- _The task_: Search the material below for the word "wordt" and copy every line in which it occurs.

═══ Extracted data ═══

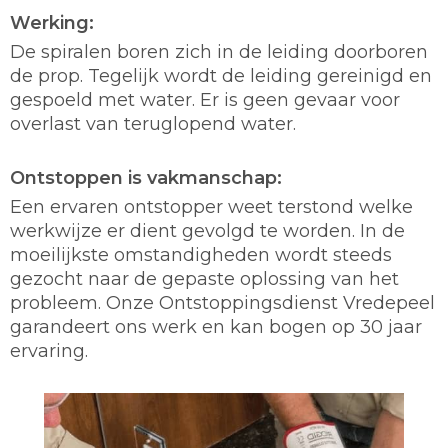
Werking:
De spiralen boren zich in de leiding doorboren
de prop. Tegelijk wordt de leiding gereinigd en
gespoeld met water. Er is geen gevaar voor
overlast van teruglopend water.
Ontstoppen is vakmanschap:
Een ervaren ontstopper weet terstond welke
werkwijze er dient gevolgd te worden. In de
moeilijkste omstandigheden wordt steeds
gezocht naar de gepaste oplossing van het
probleem. Onze Ontstoppingsdienst Vredepeel
garandeert ons werk en kan bogen op 30 jaar
ervaring.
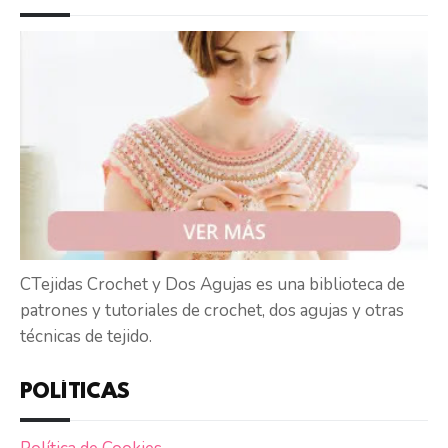
CTejidas Crochet y Dos Agujas es una biblioteca de
patrones y tutoriales de crochet, dos agujas y otras
técnicas de tejido.
POLÍTICAS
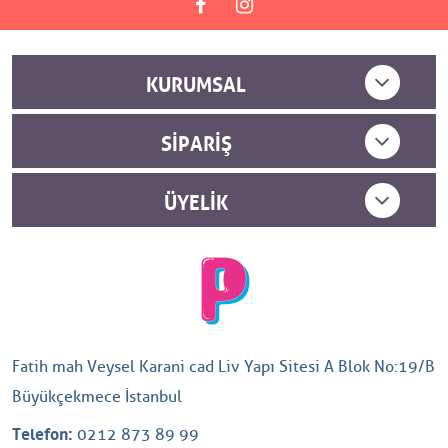
KURUMSAL
SIPARIŞ
ÜYELIK
Fatih mah Veysel Karani cad Liv Yapı Sitesi A Blok No:19/B
Büyükçekmece İstanbul
Telefon:
0212 873 89 99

═══

- _Solution below_:
de prop. Tegelijk wordt de leiding gereinigd en
moeilijkste omstandigheden wordt steeds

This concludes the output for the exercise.